START Given text

Consultation Part 1 - Analysis
Questions 1 and 2 asked for views on about the new limited right of appeal for the nearest relative, carer, welfare attorney or welfare guardian, known in this context as 'listed persons'.
24 respondents marked that they agreed and 3 that they disagreed with the suggestion that listed persons should have the status of relevant persons before the Mental Health Tribunal for Scotland. Of those who only commented, 7 suggested they were broadly in agreement, 1 broadly disagreed and 2 did not give a clear view either way.
The overwhelming majority of respondents agreed that listed persons should receive no or nearly no information in relation to their appeal to protect the privacy of the service user, but should be able to give evidence to the Tribunal. The suggestion that the listed person could have the status of a relevant person before the Tribunal was largely agreed with, although there were some reservations as to whether this was the most appropriate status as it could allow the listed person to receive additional information in some circumstances.
There were differing opinions as to whether the Responsible Medical Officer ( RMO) should be the person who confirms to the Tribunal that the patient is incapable of appealing, and therefore the listed person has a right of appeal, or whether any Approved Medical Practitioner ( AMP) should certify this. A middle way suggested was that the RMO was preferable, but that it should be possible for another AMP to confirm this if needed.
Many respondents raised the issue of clear guidance about the different roles, abilities and status of named and listed persons, and the benefits of choosing either for the individual service user. These included ensuring that a service user with no close relatives or friends is supported; ensuring that the limits to listed persons rights are well understood and guidance sets out how a listed person can act in line with the service user's will and preferences; and how service users' views about representation could be set out in advance statements.

END Given text
START Exercise data

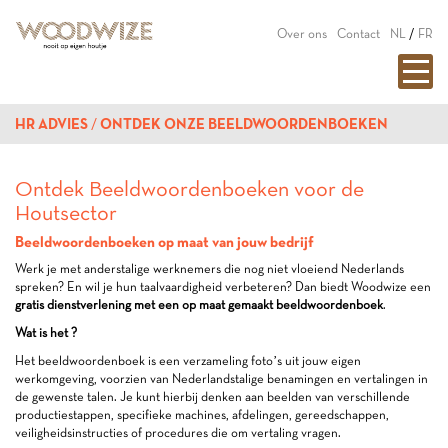
Over ons
Contact
NL
/
FR
HR ADVIES
ONTDEK ONZE BEELDWOORDENBOEKEN
Ontdek Beeldwoordenboeken voor de
Houtsector
Beeldwoordenboeken op maat van jouw bedrijf
Werk je met anderstalige werknemers die nog niet vloeiend Nederlands
spreken? En wil je hun taalvaardigheid verbeteren? Dan biedt Woodwize een
gratis dienstverlening met een op maat gemaakt beeldwoordenboek
.
Wat is het ?
Het beeldwoordenboek is een verzameling foto’s uit jouw eigen
werkomgeving, voorzien van Nederlandstalige benamingen en vertalingen in
de gewenste talen. Je kunt hierbij denken aan beelden van verschillende
productiestappen, specifieke machines, afdelingen, gereedschappen,
veiligheidsinstructies of procedures die om vertaling vragen.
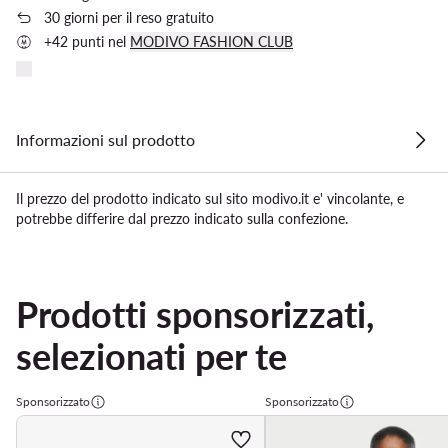
30 giorni per il reso gratuito
+42 punti nel
MODIVO FASHION CLUB
Informazioni sul prodotto
Il prezzo del prodotto indicato sul sito modivo.it e' vincolante, e
potrebbe differire dal prezzo indicato sulla confezione.
Prodotti sponsorizzati,
selezionati per te
Sponsorizzato
Sponsorizzato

END Exercise data

#### [Task instructions]
1. Answer these questions from the consultation analysis.
(a) Which four kinds of people are called "listed persons"?
(b) How many respondents marked that they disagreed that listed persons should have the status of relevant persons before the Mental Health Tribunal for Scotland?
(c) What middle way was suggested on who should confirm that the patient is incapable of appealing?
2. Repeat the consultation analysis from "There were differing" to "this if needed.".
3. According to the consultation analysis, why did some respondents have reservations about giving listed persons the status of a relevant person before the Tribunal?

#### [Written answers]
1.
(a) The nearest relative, carer, welfare attorney or welfare guardian.
(b) 3.
(c) The RMO was preferable, but it should be possible for another AMP to confirm this if needed.

2.
There were differing opinions as to whether the Responsible Medical Officer ( RMO) should be the person who confirms to the Tribunal that the patient is incapable of appealing, and therefore the listed person has a right of appeal, or whether any Approved Medical Practitioner ( AMP) should certify this. A middle way suggested was that the RMO was preferable, but that it should be possible for another AMP to confirm this if needed.

3. They questioned whether this was the most appropriate status, because it could allow the listed person to receive additional information in some circumstances.